With four major fires raging in Colorado I was concerned about finding a high mountain creek that placed me a reasonable distance away from the danger zones. The area north of Steamboat Springs in Routt National Forest seemed like a viable location for a three day and two night fishing trip. Uncertainty about air quality and smoke prompted me to reach out to a person that I follow on Intagram, and she suggested that the direction of the wind was a major factor, but she expected the air to be reasonably free of smoke during the days that I planned to visit. This cinched my decision, and I packed the car with my camping supplies and fishing gear and headed off to central Colorado on Tuesday morning.
I arrived at my chosen campground by 12:30PM, and I quickly claimed one of the first come, first serve campsites. After I visited the pay station and wrote a check for $12 for two nights, I returned to my campsite and ate my lunch and set up the tent. My national parks senior pass qualified me for a 50% discount, and no better deal can be found. It was now 1:45, and I concluded that plenty of time remained to log a few hours of fishing. The campground was situated near a river, and I decided to sample the nearby Elk River.

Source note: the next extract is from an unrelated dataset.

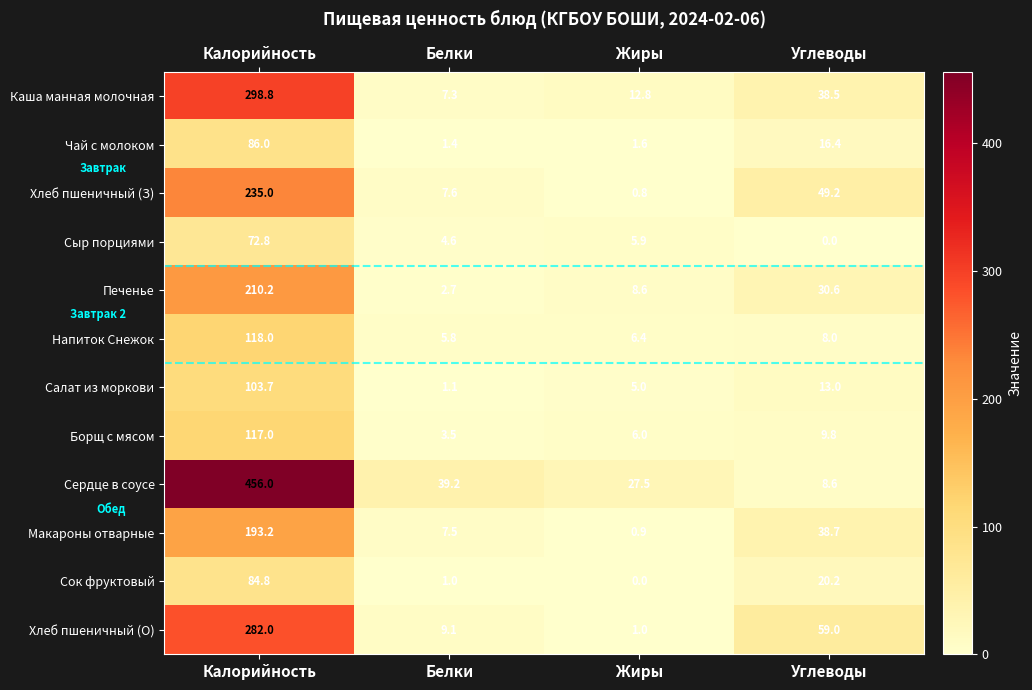

At which category does the chart reach its peak across all series?

Калорийность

When I reached the place where I decided to begin, I noted that the flows were down from my previous visit on August 4, 2020, and the water was very clear. I estimated the flows to be in the 20 – 25 CFS range. The air temperature was quite warm, and I celebrated my choice to wet wade, as I slowly introduced my feet and legs to the cold mountain river. The afternoon was mostly bright and sunny, and a few large clouds blocked the sun periodically, but not enough to prevent the highs from spiking in the mid-eighties.
I began my two hours of fly fishing with a peacock hippie stomper and immediately landed a small brown, and then I connected with a more substantial fish that escaped the hook after a brief fight. I was rather optimistic after the hot start, but my hopes were misplaced. Within the first hour I landed another small brown trout on the hippie stomper, and then refusals became the prevailing state. Since the fish seemed to be attuned to the surface, I added an eight inch tippet to the bend of the stomper and knotted a size 14 olive stimulator to the section. The move paid off in a short amount of time, when a decent rainbow locked on the stimulator. Shortly after this jolt of good fortune, a third small brown trout smacked the hippie stomper.
The fish count rested on four for a considerable lull, until I dropped the double dries in a slow moving pool in front of a large log, and a surprise jewel of a cutthroat slurped the stimulator. I persisted upstream for another hour and covered a significant amount of stream real estate, but additional trout were either resting or not interested in my offerings. I witnessed a few refusals and temporarily hooked some very small trout, but the time between 3:15PM and 4:15PM was primarily futile.
I tried a beadhead hares ear dropper and then also experimented with a solo parachute green drake, a Jake’s gulp beetle, an olive mugly caddis, and a size 10 Chernobyl ant. I am not sure whether to attribute the doldrums to the late afternoon heat or fishing in areas much closer to the road and the campground. I vowed to do some hiking on Wednesday and Thursday.
Five fish in two hours is respectable, and the one rainbow probably measured in the twelve inch range. I was pleased to encounter a native cutthroat, and hopefully that was a harbinger of more to come on Wednesday and Thurday. All in all it was an acceptable introduction to my stay in the Elk River Valley.